Di tengah lonjakan harga komoditas, saham migas seperti MEDC dan ELSA, serta emiten batu bara seperti ADRO dan ITMG, dinilai memiliki daya tahan kuat.

Diterbitkan 05 Maret 2026, 10:35 WIB
Share
Copy Link
Batalkan

Liputan6.com, Jakarta - Eskalasi konflik antara Amerika Serikat (AS) dan Iran yang memicu lonjakan harga minyak dunia menjadi katalis positif bagi saham-saham sektor energi di dalam negeri. Emiten minyak dan gas bumi (migas) serta batu bara menjadi pilihan paling defensif sekaligus diuntungkan di tengah meningkatnya ketidakpastian pasar keuangan global dan ancaman inflasi energi.

Pengamat Pasar Modal Hendra Wardana menilai, sektor energi menjadi pihak yang diuntungkan di tengah eskalasi konflik antara Amerika Serikat dan Iran yang memicu lonjakan harga minyak dunia dan meningkatkan ketidakpastian pasar keuangan global.

“Di tengah gejolak tersebut, peluang tetap terbuka secara selektif.
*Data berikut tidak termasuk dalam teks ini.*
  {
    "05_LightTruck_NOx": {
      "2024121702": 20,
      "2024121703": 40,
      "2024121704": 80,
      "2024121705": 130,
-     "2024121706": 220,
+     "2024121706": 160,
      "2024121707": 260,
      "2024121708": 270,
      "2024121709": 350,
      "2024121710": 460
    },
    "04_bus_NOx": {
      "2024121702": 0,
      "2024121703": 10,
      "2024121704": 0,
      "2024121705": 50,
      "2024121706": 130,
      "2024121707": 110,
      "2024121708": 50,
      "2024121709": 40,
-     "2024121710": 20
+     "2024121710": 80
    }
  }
Sektor energi menjadi pihak yang paling diuntungkan dari kenaikan harga minyak dan batubara,” kata Hendra dalam keterangannya, Kamis (5/3/2026).
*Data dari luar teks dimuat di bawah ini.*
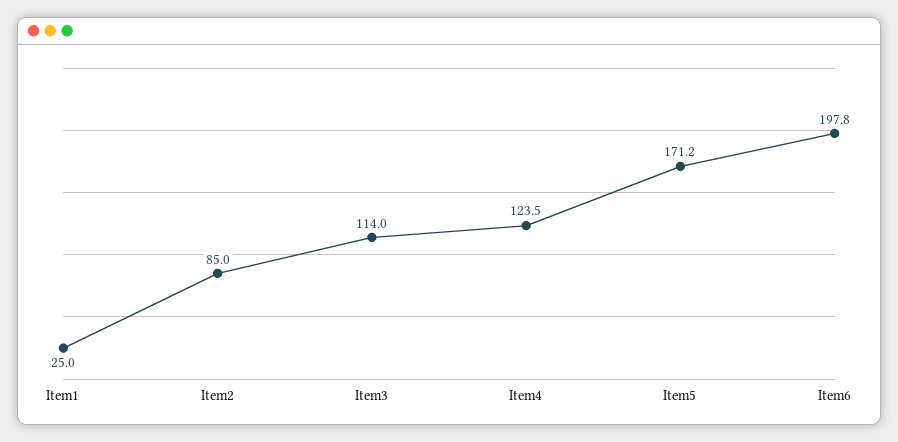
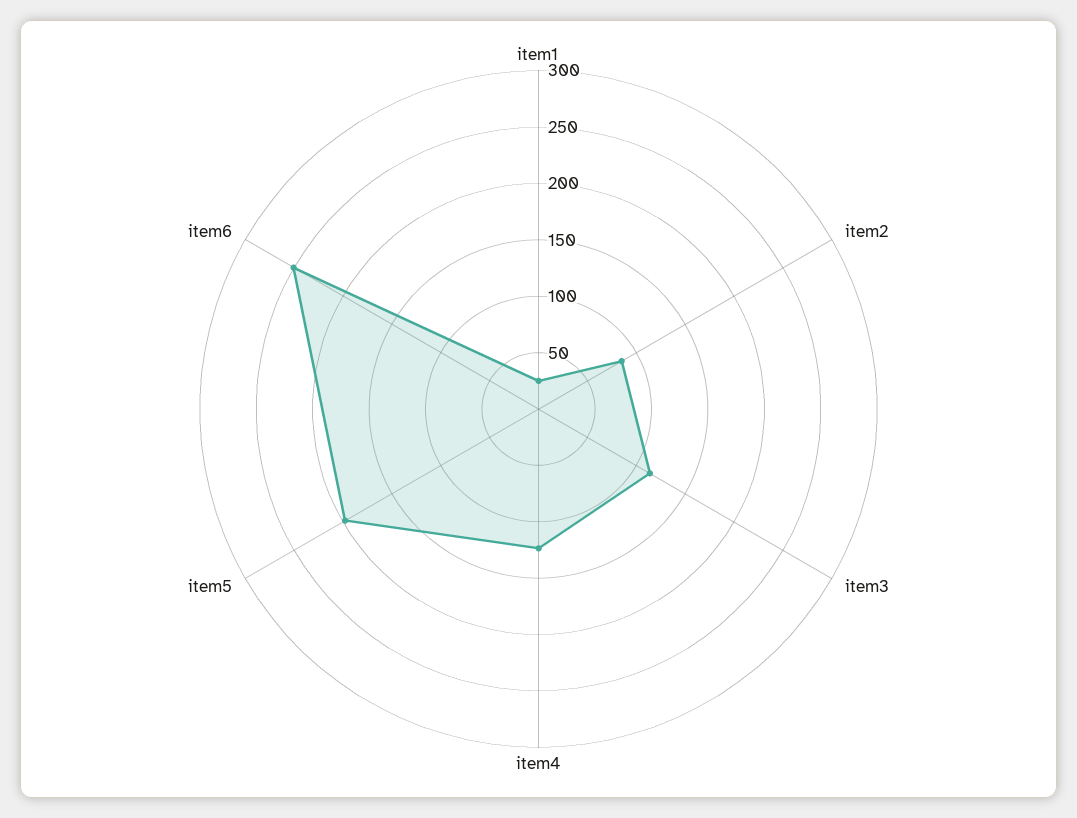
  {
    "Item1": 25,
    "Item2": 85,
    "Item3": 114,
    "Item4": 123.5,
-   "Item5": 171.2,
+   "Item5": 200,
-   "Item6": 197.8
+   "Item6": 250
  }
Emiten migas seperti PT Apexindo Pratama Duta Tbk (APEX), Energi Mega Persada (ENRG), Elnusa (ELSA), dan Medco Energi Internasional (MEDC) berpotensi mendapatkan sentimen positif.

Demikian pula batubara seperti PT Adaro Andalan Indonesia Tbk (AADI), Alamtri Resources Indonesia (ADRO), Indo Tambangraya Megah (ITMG), dan Bukit Asam (PTBA).

“Sektor komoditas cenderung lebih defensif ketika inflasi energi meningkat,” ujarnya.

Sebaliknya, sektor transportasi, logistik, manufaktur, dan konsumer perlu diwaspadai karena kenaikan biaya energi berpotensi menekan margin dan daya beli masyarakat.

 

Saran Bagi Investor

Kata Hendra, bagi investor situasi ini menuntut keseimbangan antara kehati-hatian dan keberanian mengambil peluang. Tidak perlu panik, tetapi juga tidak bijak bersikap terlalu agresif.

“Pendekatan bertahap, fokus pada emiten berfundamental kuat dan arus kas sehat, serta disiplin dalam manajemen risiko menjadi kunci,” ujarnya.

Dalam periode penuh ketidakpastian seperti sekarang, kualitas portofolio dan pengaturan porsi investasi jauh lebih penting dibandingkan sekadar mengejar momentum jangka pendek.